En el salón minimalista del Espacio Polonia, esperábamos un amigo y yo sentados a una mesa, el llamado para entrar a ver Chicos Feos, mientras iban llegando y ubicándose en otras mesas varios chicos lindos muy jovencitos. Al final de la función nos enteramos de que formaban parte de los elencos de Chicos lindos y Chicos malos, que conforman con Chicos feos una trilogía.

¿Pero quiénes son los lindos, quiénes los malos y quiénes los feos? Desde siempre las películas porno y luego las revistas ochentosas destinadas al público gay, o las tapas de Men’s Health (con que se empapela el fondo del escenario como única y efectiva escenografía), nos bombardearon con imágenes de chicos perfectos, adonis con los abdominales marcados, sonrisas inocentes o pícaras y vergas tamaño L, XL y XXL. Hoy ya casi nadie puede decir en las redes sociales que tal o cual persona es fea o gorda o plumífera sin ser escrachado con capturas de pantalla por una nueva generación de militantes lgbti que ofician contra la incorrección política en el yiro virtual. Y si bien hoy es mal visto y mala onda decir que alguien es feo, no hay problema con reírse de sí mismo y de la propia “fealdad”.  
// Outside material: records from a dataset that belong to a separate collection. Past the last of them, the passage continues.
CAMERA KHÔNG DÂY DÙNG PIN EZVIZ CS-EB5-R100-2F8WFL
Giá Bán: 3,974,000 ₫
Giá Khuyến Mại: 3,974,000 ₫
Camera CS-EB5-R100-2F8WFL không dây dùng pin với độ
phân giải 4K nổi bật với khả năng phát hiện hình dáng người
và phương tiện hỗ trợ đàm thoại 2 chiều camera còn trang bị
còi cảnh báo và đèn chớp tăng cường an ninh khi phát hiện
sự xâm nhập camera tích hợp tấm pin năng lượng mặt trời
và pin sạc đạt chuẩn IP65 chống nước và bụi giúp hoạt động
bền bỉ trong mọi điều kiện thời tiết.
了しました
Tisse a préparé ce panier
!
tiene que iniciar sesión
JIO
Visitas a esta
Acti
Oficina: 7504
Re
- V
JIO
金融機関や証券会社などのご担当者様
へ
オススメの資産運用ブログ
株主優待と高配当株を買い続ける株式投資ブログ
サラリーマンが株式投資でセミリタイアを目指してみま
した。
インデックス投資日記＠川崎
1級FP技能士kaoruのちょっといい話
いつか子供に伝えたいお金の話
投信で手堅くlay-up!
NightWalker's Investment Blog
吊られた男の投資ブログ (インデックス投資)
Chicos feos se propone como un biodrama, género relativamente nuevo que surge en Argentina a partir de un proyecto de la directora teatral Vivi Tellas y que, según podemos leer en Wikipedia, “se caracteriza por poner en escena o trabajar como material dramático las historias de vida de las personas”. Con un manejo del tiempo dinámico y preciso, lo que presenciamos es un recorrido por la vida de Gabriel Gavila (interpretado por sí mismo) desde su infancia, cuando juntaba las monedas para comprarse una Barbie, o las pequeñas tiranías en su relación como director, autor y protagonista con su subordinado actor lindo (José Giménez Zapiola), y varias anécdotas sobre sus levantes frustrados y su miedo al amor y los sentimientos, contadas y teatralizadas con un inteligente sentido del humor.

Sábados a las 20.30 en Espacio Polonia, Fitz Roy 1477.